Htop doesn't show systemd state of process and jobs

Hi,

With newly created user, htop doesn’t display systemd state of process and jobs. I don’t have that issue with root or dietpi users.
2023-11-02-144118_386x31_scrot

Are the other DietPi OS users experience the same issue or the problem is at my Pi Zero locally?
It looks like permission issue, but couldn’t figure out it. Any ideas?

Can the user call systemd? With sudo.

I’m not sure how to test if the new user can call systemd.
Probably not what you ask, but if the new user run htop with sudo, systemd information is displayed properly.

I try systemctl list-unit-files without sudo and the output of the command is: Failed to connect to bus: No such file or directory. All my other machines are able to list unit files without sudo user.

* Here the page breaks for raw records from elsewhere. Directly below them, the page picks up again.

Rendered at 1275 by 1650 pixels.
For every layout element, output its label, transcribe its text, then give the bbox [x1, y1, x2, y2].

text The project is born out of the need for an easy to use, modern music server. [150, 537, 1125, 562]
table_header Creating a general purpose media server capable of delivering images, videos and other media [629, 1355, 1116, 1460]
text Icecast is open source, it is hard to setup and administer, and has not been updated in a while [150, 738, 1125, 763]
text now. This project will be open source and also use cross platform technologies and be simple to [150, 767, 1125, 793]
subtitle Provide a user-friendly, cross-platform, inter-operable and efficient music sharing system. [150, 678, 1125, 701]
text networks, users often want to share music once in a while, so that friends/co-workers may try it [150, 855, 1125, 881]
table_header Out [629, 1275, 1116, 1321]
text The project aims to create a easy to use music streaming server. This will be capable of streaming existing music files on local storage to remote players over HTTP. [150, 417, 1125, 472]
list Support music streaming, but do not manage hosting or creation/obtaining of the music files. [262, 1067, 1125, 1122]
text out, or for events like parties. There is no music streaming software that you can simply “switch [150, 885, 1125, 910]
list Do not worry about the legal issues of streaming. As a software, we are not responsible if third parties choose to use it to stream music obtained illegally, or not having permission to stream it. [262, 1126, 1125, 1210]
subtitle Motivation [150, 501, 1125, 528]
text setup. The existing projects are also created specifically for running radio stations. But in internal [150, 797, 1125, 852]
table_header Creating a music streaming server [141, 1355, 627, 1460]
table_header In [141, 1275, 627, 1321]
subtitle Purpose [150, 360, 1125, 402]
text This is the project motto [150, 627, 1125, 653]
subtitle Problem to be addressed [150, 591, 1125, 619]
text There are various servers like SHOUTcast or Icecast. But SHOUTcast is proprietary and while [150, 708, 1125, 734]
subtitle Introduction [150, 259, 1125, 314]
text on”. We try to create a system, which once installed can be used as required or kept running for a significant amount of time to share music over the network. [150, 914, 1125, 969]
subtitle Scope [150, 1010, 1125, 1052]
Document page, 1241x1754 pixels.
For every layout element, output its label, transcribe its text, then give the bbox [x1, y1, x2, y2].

Because you run it as root like this.

What do you have in visudo?

#                                                                                     
# This file MUST be edited with the 'visudo' command as root.                         
#                                                                                     
# Please consider adding local content in /etc/sudoers.d/ instead of                  
# directly modifying this file.                                                       
#                                                                                     
# See the man page for details on how to write a sudoers file.                        
#                                                                                     
Defaults    env_reset                                                                 
Defaults    mail_badpass                                                              
Defaults    secure_path="/usr/local/sbin:/usr/local/bin:/usr/sbin:/usr/bin:/sbin:/bin"
                                                                                      
# Host alias specification                                                            
                                                                                      
# User alias specification                                                            
                                                                                      
# Cmnd alias specification                                                            
                                                                                      
# User privilege specification                                                        
root    ALL=(ALL:ALL) ALL                                                             
                                                                                      
# Allow members of group sudo to execute any command                                  
%sudo   ALL=(ALL:ALL) ALL                                                             
                                                                                      
# See sudoers(5) for more information on "@include" directives:                       
                                                                                      
@includedir /etc/sudoers.d

I was able to fix the issue with sudo apt reinstall dbus-user-session and reboot.